▸ **Request**:
When you give the entries again, keep every word as it stands and drop the pictures.

Circuit design data:
◆ ◆ ◆ ◆ ◆

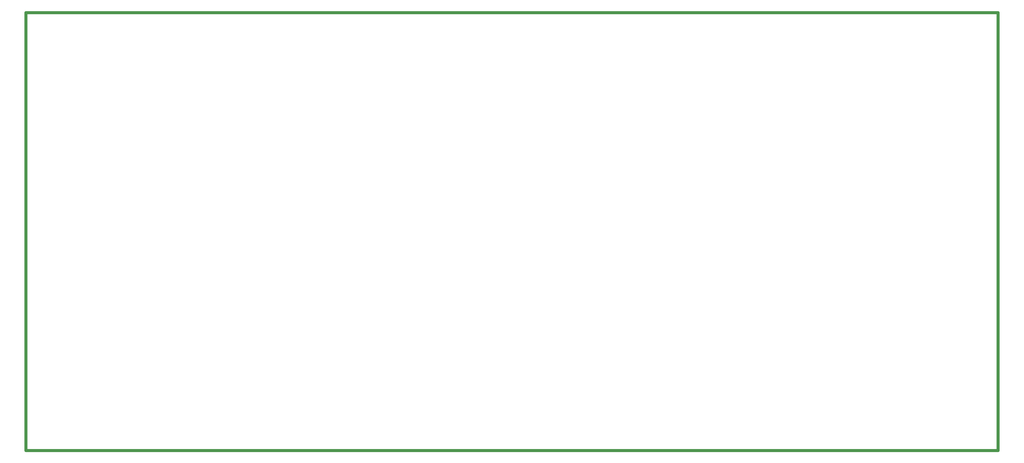
<source format=gbr>
G04 #@! TF.GenerationSoftware,KiCad,Pcbnew,(5.0.0)*
G04 #@! TF.CreationDate,2020-05-22T12:26:50+01:00*
G04 #@! TF.ProjectId,KIT88,4B495438382E6B696361645F70636200,rev?*
G04 #@! TF.SameCoordinates,Original*
G04 #@! TF.FileFunction,Profile,NP*
%FSLAX46Y46*%
G04 Gerber Fmt 4.6, Leading zero omitted, Abs format (unit mm)*
G04 Created by KiCad (PCBNEW (5.0.0)) date 05/22/20 12:26:50*
%MOMM*%
%LPD*%
G01*
G04 APERTURE LIST*
%ADD10C,1.016000*%
G04 APERTURE END LIST*
D10*
X12700000Y-95250000D02*
X12700000Y-241300000D01*
X12700000Y-241300000D02*
X336550000Y-241300000D01*
X336550000Y-241300000D02*
X336550000Y-95250000D01*
X12700000Y-95250000D02*
X336550000Y-95250000D01*
M02*

</source>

◆ ◆ ◆ ◆ ◆

▸ **Answer to this task**:
<source format=gbr>
G04 #@! TF.GenerationSoftware,KiCad,Pcbnew,(5.0.0)*
G04 #@! TF.CreationDate,2020-05-22T12:26:50+01:00*
G04 #@! TF.ProjectId,KIT88,4B495438382E6B696361645F70636200,rev?*
G04 #@! TF.SameCoordinates,Original*
G04 #@! TF.FileFunction,Profile,NP*
%FSLAX46Y46*%
G04 Gerber Fmt 4.6, Leading zero omitted, Abs format (unit mm)*
G04 Created by KiCad (PCBNEW (5.0.0)) date 05/22/20 12:26:50*
%MOMM*%
%LPD*%
G01*
G04 APERTURE LIST*
%ADD10C,1.016000*%
G04 APERTURE END LIST*
D10*
X12700000Y-95250000D02*
X12700000Y-241300000D01*
X12700000Y-241300000D02*
X336550000Y-241300000D01*
X336550000Y-241300000D02*
X336550000Y-95250000D01*
X12700000Y-95250000D02*
X336550000Y-95250000D01*
M02*

</source>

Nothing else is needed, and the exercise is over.